Let me tell you about a course I had a Penn State University as an anthropology/archeology major in my senior year. We had to pick a state - any state - and write a paper a week about that state from it's earliest prehistory through "contact" (1492) and one final paper interactions after "contact". I picked Tennessee because my grandfather was from there. I wrote about the flora, the fauna, the geology, the climate, the ecosystems, and the people who lived in that region...the Cherokee people. It was one of the fascinating exercises I have been through, and, at the end of the course, one of the most eye-opening.
30 years later, I still remember my disappointment and anger. As I remember it, the Cherokee did so much to become seamless members of the new society... they opened schools, churches, started building roads, started to use printing press, and even adopted constitution. They wore western dress, started western schools, initiated an alphabet and started teaching it in the schools along with reading and writing. The political backdrop involved the issues at that time...if Native Americans would be allowed to stop the expansion of the white man AND if the U.S. government would tolerate the previous treaties with Native Americans.

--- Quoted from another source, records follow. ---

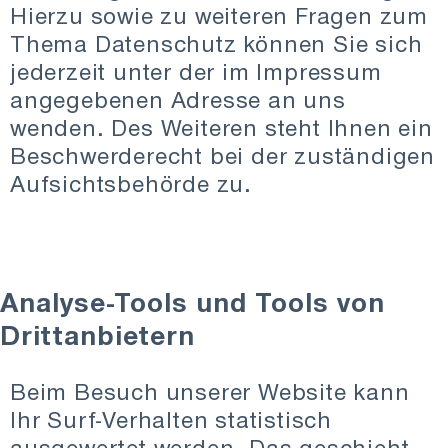
Hierzu sowie zu weiteren Fragen zum
Thema Datenschutz können Sie sich
jederzeit unter der im Impressum
angegebenen Adresse an uns
wenden. Des Weiteren steht Ihnen ein
Beschwerderecht bei der zuständigen
Aufsichtsbehörde zu.
Analyse-Tools und Tools von
Drittanbietern
Beim Besuch unserer Website kann
Ihr Surf-Verhalten statistisch
ausgewertet werden. Das geschieht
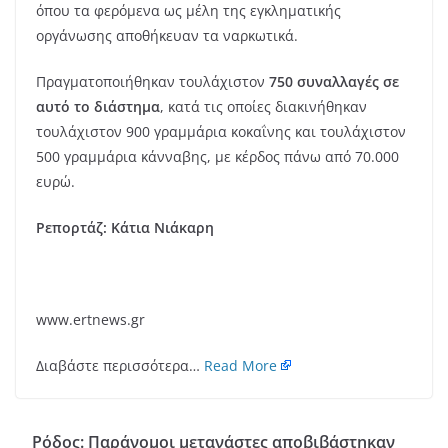
όπου τα φερόμενα ως μέλη της εγκληματικής
οργάνωσης αποθήκευαν τα ναρκωτικά.
Πραγματοποιήθηκαν τουλάχιστον
750 συναλλαγές σε
αυτό το διάστημα
, κατά τις οποίες διακινήθηκαν
τουλάχιστον 900 γραμμάρια κοκαΐνης και τουλάχιστον
500 γραμμάρια κάνναβης, με κέρδος πάνω από 70.000
ευρώ.
Ρεπορτάζ: Κάτια Νιάκαρη
www.ertnews.gr
Διαβάστε περισσότερα…
Read More
Ρόδος: Παράνομοι μετανάστες αποβιβάστηκαν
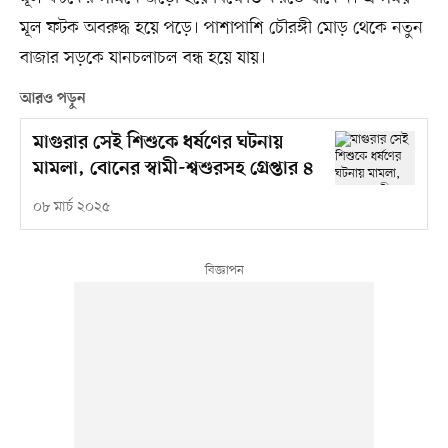
মূল ফটক অবরুদ্ধ হয়ে পড়ে। পাশাপাশি চৌরঙ্গী মোড় থেকে নতুন
বাজার সড়কে যানচলাচল বন্ধ হয়ে যায়।
আরও পড়ুন
মাগুরার সেই শিশুকে ধর্ষণের ঘটনায়
মামলা, বোনের স্বামী-শ্বশুরসহ গ্রেপ্তার ৪
০৮ মার্চ ২০২৫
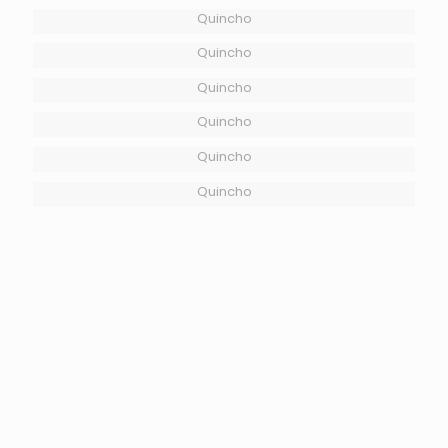
Quincho
Quincho
Quincho
Quincho
Quincho
Quincho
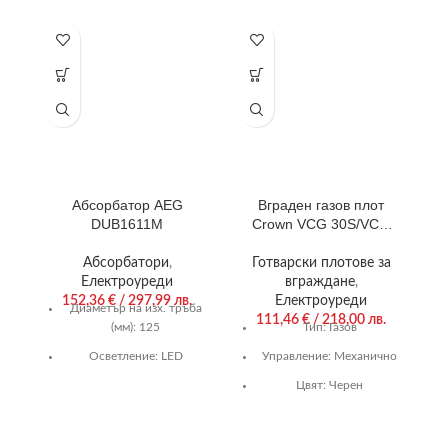
Абсорбатор AEG
Вграден газов плот
В
DUB1611M
Crown VCG 30S/VCG
32S , Газов
Абсорбатори
,
Готварски плотове за
Електроуреди
вграждане
,
152,36
€
/ 297,99 лв.
Електроуреди
Диаметър на изх. тръба
111,46
€
/ 218,00 лв.
(мм):
125
Тип:
Газов
Осветление:
LED
Управление:
Механично
Капацитет на
Цвят:
Черен
абсорбиране (m3/h):
272
Гаранция:
24 м.
Размери (В/Ш/Д)
Нагряващи котлони/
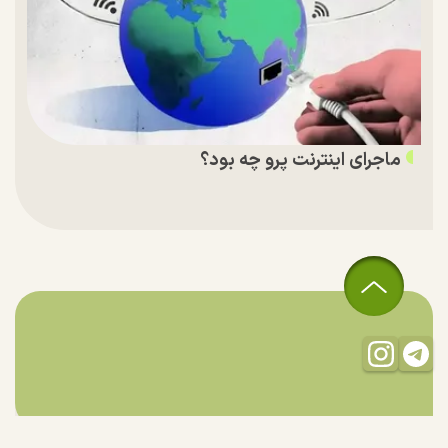
ماجرای اینترنت پرو چه بود؟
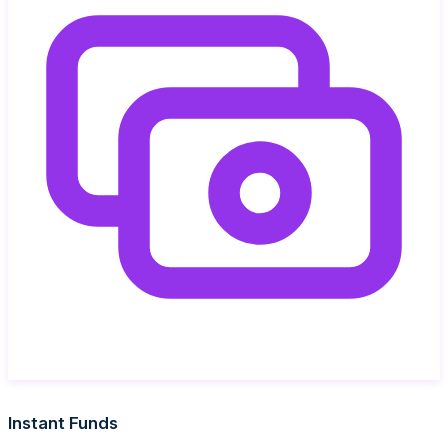
Instant Funds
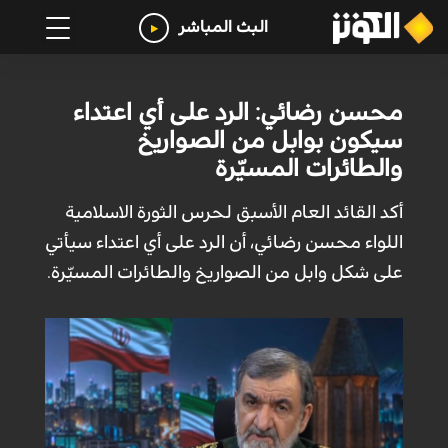
البث المباشر
محسن رضائي: الرد على أي اعتداء
سيكون بوابل من الصواريخ
والطائرات المسيّرة
أكد القائد العام الأسبق لحرس الثورة الاسلامية
اللواء محسن رضائي، أن الرد على أي اعتداء سيأتي
على شكل وابل من الصواريخ والطائرات المسيّرة.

The Cherokee adopted their own constitution that protected the sovereignty of their land. However, gold was discovered in the area. The whites, of course, desired this land so the Cherokee were stripped of their ancestral lands and rights by the state, being displaced early in the 19th century. The tribe sued to win back their land and in the late 1820s, their case went before the Supreme Court. Chief Justice John Marshall rendered the state laws unconstitutional so the government had an obligation to exclude white intruders from the Indian land. President Andrew Jackson refused to enforce it and instead signed a law in 1830 to remove the Indians. During the winter of 1831, the Choctow tribe was the first one to start the Trail of Tears The government failed its promises to help the Native Americans move, and a lot of them died from epidemic diseases that were easy to catch during the winter. During the following decade, the U.S. government forcibly and shamefully relocated thousands of Cherokee to reservations in Oklahoma...thus the infamous Trail of Tears. At least 2,000 of the estimated 16,000 Cherokees who were forced westward on the trail are believed to have died en route. Those who resisted removal were bound in chains and marched in double-file.
A small group of Cherokee remained in the east due to either becoming U.S. citizens or fugitives. Eventually the government purchased reservation land at Cherokee, North Carolina (near Ashville) and allowed both groups of eastern Cherokee to settle on the reservation where they remain to this day.
And, what have we done lately for the original inhabitants of this country?